Forrester analyst Jan Sundgren told TechNewsWorld that administrators can simply turn off the Windows Messenger Service temporarily to buy time or put off patching, but he added that companies cannot turn off something that is critical to business.
Dunham said many corporations rely on the Windows Messenger Service and are unlikely to turn it off because they have little or no alternative for some IT communication needs.
The Windows Messenger Service patch came as part of Microsoft’s first monthly update aimed to ease patch management, but Dunham said the updating process could overwhelm IT staffs that now must test multiple patches on their systems as Microsoft rolls them out.
“It’s an overload situation that’s going to be difficult to manage,” he noted.
Worm Busts Help
While the new vulnerability is considered critical — particularly because it is such a widely used service — there are some mitigating factors this time compared with the days leading up to the Blaster worm, according to Dunham.
Dunham said fewer college-age hackers are as active now that school is in regular session.
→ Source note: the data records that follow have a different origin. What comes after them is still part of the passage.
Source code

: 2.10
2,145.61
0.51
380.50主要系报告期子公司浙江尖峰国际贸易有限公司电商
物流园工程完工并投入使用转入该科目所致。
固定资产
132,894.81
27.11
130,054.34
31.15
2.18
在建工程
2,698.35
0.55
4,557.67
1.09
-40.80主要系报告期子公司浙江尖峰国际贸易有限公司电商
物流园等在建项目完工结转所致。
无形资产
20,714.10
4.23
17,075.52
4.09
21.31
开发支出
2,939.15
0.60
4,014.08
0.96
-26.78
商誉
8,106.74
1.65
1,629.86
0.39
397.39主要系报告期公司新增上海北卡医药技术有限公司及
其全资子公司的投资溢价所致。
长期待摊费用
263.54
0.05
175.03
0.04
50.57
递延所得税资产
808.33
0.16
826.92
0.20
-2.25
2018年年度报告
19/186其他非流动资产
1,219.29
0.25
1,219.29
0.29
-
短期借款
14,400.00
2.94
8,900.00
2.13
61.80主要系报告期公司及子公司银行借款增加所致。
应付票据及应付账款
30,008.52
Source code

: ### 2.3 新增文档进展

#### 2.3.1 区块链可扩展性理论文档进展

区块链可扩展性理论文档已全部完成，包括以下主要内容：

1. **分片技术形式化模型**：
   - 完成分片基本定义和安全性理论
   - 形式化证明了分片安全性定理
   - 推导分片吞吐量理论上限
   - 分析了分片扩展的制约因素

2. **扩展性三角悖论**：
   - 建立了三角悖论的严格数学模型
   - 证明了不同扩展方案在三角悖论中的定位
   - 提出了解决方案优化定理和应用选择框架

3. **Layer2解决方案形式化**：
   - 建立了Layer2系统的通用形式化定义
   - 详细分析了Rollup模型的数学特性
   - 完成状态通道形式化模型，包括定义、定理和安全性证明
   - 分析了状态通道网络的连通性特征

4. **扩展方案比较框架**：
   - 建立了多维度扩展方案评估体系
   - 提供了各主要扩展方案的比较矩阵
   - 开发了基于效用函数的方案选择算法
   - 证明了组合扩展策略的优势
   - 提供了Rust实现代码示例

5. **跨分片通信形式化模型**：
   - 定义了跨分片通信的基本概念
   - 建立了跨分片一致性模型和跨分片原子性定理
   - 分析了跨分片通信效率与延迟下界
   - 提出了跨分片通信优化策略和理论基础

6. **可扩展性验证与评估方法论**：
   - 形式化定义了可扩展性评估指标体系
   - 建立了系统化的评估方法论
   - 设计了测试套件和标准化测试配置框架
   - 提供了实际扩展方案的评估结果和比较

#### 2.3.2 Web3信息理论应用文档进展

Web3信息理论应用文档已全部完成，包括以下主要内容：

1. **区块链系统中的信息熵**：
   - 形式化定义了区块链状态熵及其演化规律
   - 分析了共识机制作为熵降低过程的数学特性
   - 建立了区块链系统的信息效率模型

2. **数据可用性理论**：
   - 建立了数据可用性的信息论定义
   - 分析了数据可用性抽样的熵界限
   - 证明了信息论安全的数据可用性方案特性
In addition, he said that high-profile busts, such as those of Blaster variant suspects in the United States and in Romania, have deterred virus-writing activities.
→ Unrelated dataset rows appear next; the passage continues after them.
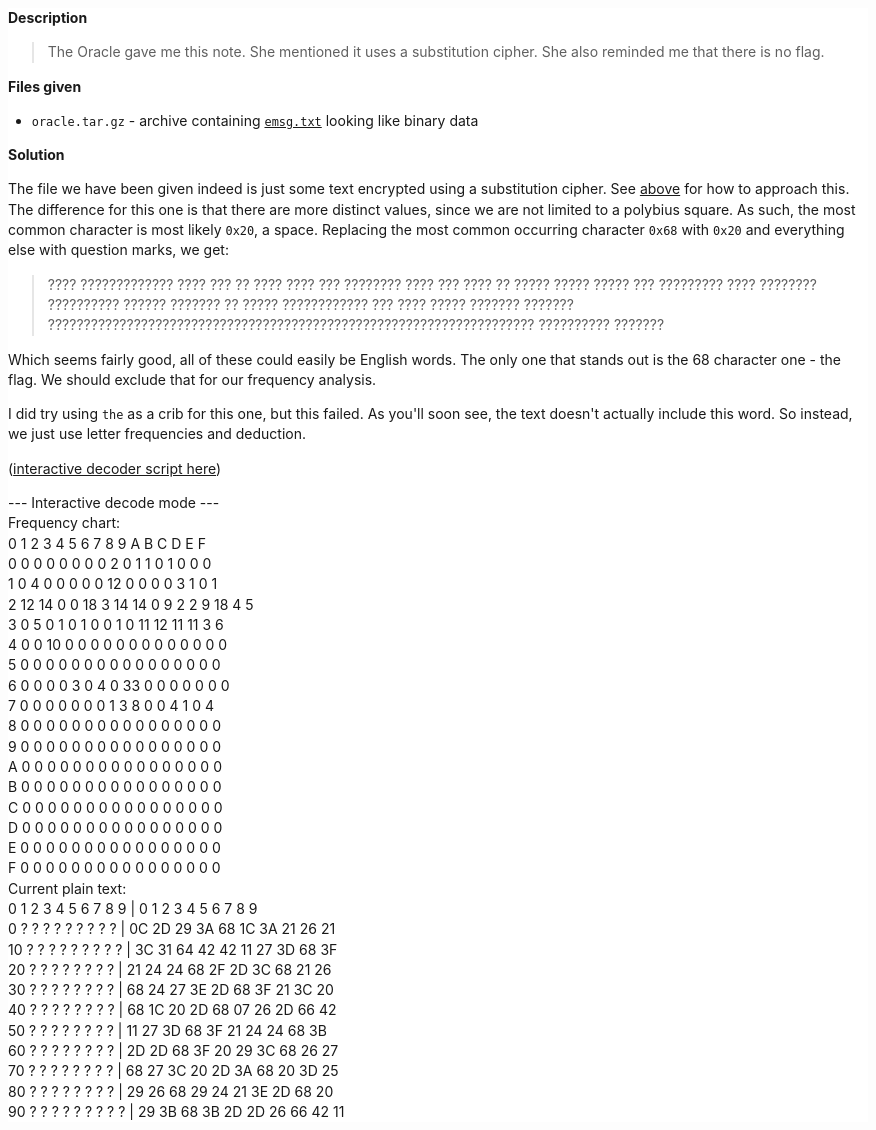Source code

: **Description**

> The Oracle gave me this note. She mentioned it uses a substitution cipher.
> She also reminded me that there is no flag.

**Files given**

- `oracle.tar.gz` - archive containing [`emsg.txt`](https://github.com/Aurel300/empirectf/blob/master/writeups/2018-05-31-SecurityFest/scripts/oracle/emsg.txt) looking like binary data

**Solution**

The file we have been given indeed is just some text encrypted using a
substitution cipher. See [above](#485-crypto--the-note) for how to approach
this. The difference for this one is that there are more distinct values,
since we are not limited to a polybius square. As such, the most common
character is most likely `0x20`, a space. Replacing the most common occurring
character `0x68` with `0x20` and everything else with question marks, we get:

> ???? ????????????? ???? ??? ?? ???? ???? ??? ???????? ???? ??? ???? ?? ?????
> ????? ????? ??? ????????? ???? ???????? ?????????? ?????? ??????? ?? ?????
> ???????????? ??? ???? ????? ??????? ???????
> ????????????????????????????????????????????????????????????????????
> ?????????? ???????

Which seems fairly good, all of these could easily be English words. The only
one that stands out is the 68 character one - the flag. We should exclude that
for our frequency analysis.

I did try using `the` as a crib for this one, but this failed. As you'll soon
see, the text doesn't actually include this word. So instead, we just use
letter frequencies and deduction.

([interactive decoder script
here](https://github.com/Aurel300/empirectf/blob/master/writeups/2018-05-31-SecurityFest/scripts/oracle/Solve.hx))

   --- Interactive decode mode ---  
   Frequency chart:  
      0  1  2  3  4  5  6  7  8  9  A  B  C  D  E  F  
   0  0  0  0  0  0  0  0  2  0  1  1  0  1  0  0  0  
   1  0  4  0  0  0  0  0 12  0  0  0  0  3  1  0  1  
   2 12 14  0  0 18  3 14 14  0  9  2  2  9 18  4  5  
   3  0  5  0  1  0  1  0  0  1  0 11 12 11 11  3  6  
   4  0  0 10  0  0  0  0  0  0  0  0  0  0  0  0  0  
   5  0  0  0  0  0  0  0  0  0  0  0  0  0  0  0  0  
   6  0  0  0  0  3  0  4  0 33  0  0  0  0  0  0  0  
   7  0  0  0  0  0  0  0  1  3  8  0  0  4  1  0  4  
   8  0  0  0  0  0  0  0  0  0  0  0  0  0  0  0  0  
   9  0  0  0  0  0  0  0  0  0  0  0  0  0  0  0  0  
   A  0  0  0  0  0  0  0  0  0  0  0  0  0  0  0  0  
   B  0  0  0  0  0  0  0  0  0  0  0  0  0  0  0  0  
   C  0  0  0  0  0  0  0  0  0  0  0  0  0  0  0  0  
   D  0  0  0  0  0  0  0  0  0  0  0  0  0  0  0  0  
   E  0  0  0  0  0  0  0  0  0  0  0  0  0  0  0  0  
   F  0  0  0  0  0  0  0  0  0  0  0  0  0  0  0  0  
   Current plain text:  
       0 1 2 3 4 5 6 7 8 9 |  0  1  2  3  4  5  6  7  8  9  
     0 ? ? ? ?   ? ? ? ? ? | 0C 2D 29 3A 68 1C 3A 21 26 21  
    10 ? ? ? ? ? ? ? ?   ? | 3C 31 64 42 42 11 27 3D 68 3F  
    20 ? ? ?   ? ? ?   ? ? | 21 24 24 68 2F 2D 3C 68 21 26  
    30   ? ? ? ?   ? ? ? ? | 68 24 27 3E 2D 68 3F 21 3C 20  
    40   ? ? ?   ? ? ? ? ? | 68 1C 20 2D 68 07 26 2D 66 42  
    50 ? ? ?   ? ? ? ?   ? | 11 27 3D 68 3F 21 24 24 68 3B  
    60 ? ?   ? ? ? ?   ? ? | 2D 2D 68 3F 20 29 3C 68 26 27  
    70   ? ? ? ? ?   ? ? ? | 68 27 3C 20 2D 3A 68 20 3D 25  
    80 ? ?   ? ? ? ? ?   ? | 29 26 68 29 24 21 3E 2D 68 20  
    90 ? ?   ? ? ? ? ? ? ? | 29 3B 68 3B 2D 2D 26 66 42 11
“That has definitely impacted the development of worms code,” Dunham said.
Still, the security analyst said the creators of Trojans — programs quietly placed on computers to cede control to attackers — are undeterred by the law and are still “acting brazenly.”
About the same time Microsoft warned of the security hole in Windows Messenger Service, AOL began turning off the service for its millions of Internet service subscribers, citing user experience and security as reasons for its action.
Dunham said the move might have been a good one in terms of securing users, but he disagreed with the way AOL communicated and implemented the shut-off.
“It should be a user-driven system; after all, they’re the ones paying for the service,” he said. “When you take control out of the hands of consumers, you are stealing from them the opportunity to choose options.”